Pointer event handling

On a click or tap (pointer press + release) we want to shift the color hue and on drag we'll rotate the object using a bunch of vector and matrix operations. Platform::Sdl2Application supports both mouse and touch input, to make the code touch-aware we allow Pointer::Finger to be used in addition to Pointer::MouseLeft. We won't handle any multi-touch gestures and thus ignore all but the PointerEvent::isPrimary() events.

To save resources, the application doesn't redraw constantly by default, which means we have to trigger a redraw() in order to see any effect from the events. In case you'd want to draw constantly — for example in order to perform an animation — you can call redraw() directly in the drawEvent().

void PrimitivesExample::pointerReleaseEvent(PointerEvent& event) {
    if(!event.isPrimary() ||
       !(event.pointer() & (Pointer::MouseLeft|Pointer::Finger)))
        return;

    _color = Color3::fromHsv({_color.hue() + 50.0_degf, 1.0f, 1.0f});

    event.setAccepted();
    redraw();
}

void PrimitivesExample::pointerMoveEvent(PointerMoveEvent& event) {
    if(!event.isPrimary() ||
       !(event.pointers() & (Pointer::MouseLeft|Pointer::Finger)))
        return;

    Vector2 delta = 3.0f*Vector2{event.relativePosition()}/Vector2{windowSize()};

    _transformation =
        Matrix4::rotationX(Rad{delta.y()})*
        _transformation*
        Matrix4::rotationY(Rad{delta.x()});

    event.setAccepted();
    redraw();
}

The main function is just the macro call, as previously.

MAGNUM_APPLICATION_MAIN(PrimitivesExample)

Compilation

Compilation is pretty straigtforward, similar to the Triangle example. Again omitting the basic setup described in the Getting Started Guide, we now use also the MeshTools, Primitives and Trade libraries:

find_package(Corrade REQUIRED Main)
find_package(Magnum REQUIRED
    GL
    MeshTools
    Primitives
    Shaders
    Trade
    Sdl2Application)

set_directory_properties(PROPERTIES CORRADE_USE_PEDANTIC_FLAGS ON)

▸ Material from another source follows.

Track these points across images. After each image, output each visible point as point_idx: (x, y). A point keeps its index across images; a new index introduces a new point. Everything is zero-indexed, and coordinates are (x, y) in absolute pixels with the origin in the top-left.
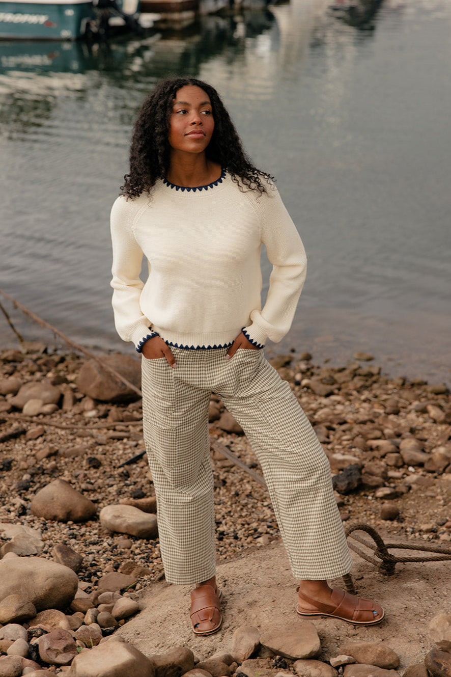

add_executable(magnum-primitives WIN32 PrimitivesExample.cpp)
target_link_libraries(magnum-primitives PRIVATE
    Corrade::Main
    Magnum::Application
    Magnum::GL
    Magnum::Magnum
    Magnum::MeshTools
    Magnum::Primitives
    Magnum::Shaders
    Magnum::Trade)

You can now try using different primitives from the Primitives namespace or render the mesh with a different shader from Shaders namespace. The full file content is linked below. Full source code is also available in the magnum-examples GitHub repository.

• CMakeLists.txt
• PrimitivesExample.cpp

The ports branch contains additional patches for iOS, Android and Emscripten support that aren't present in master in order to keep the example code as simple as possible.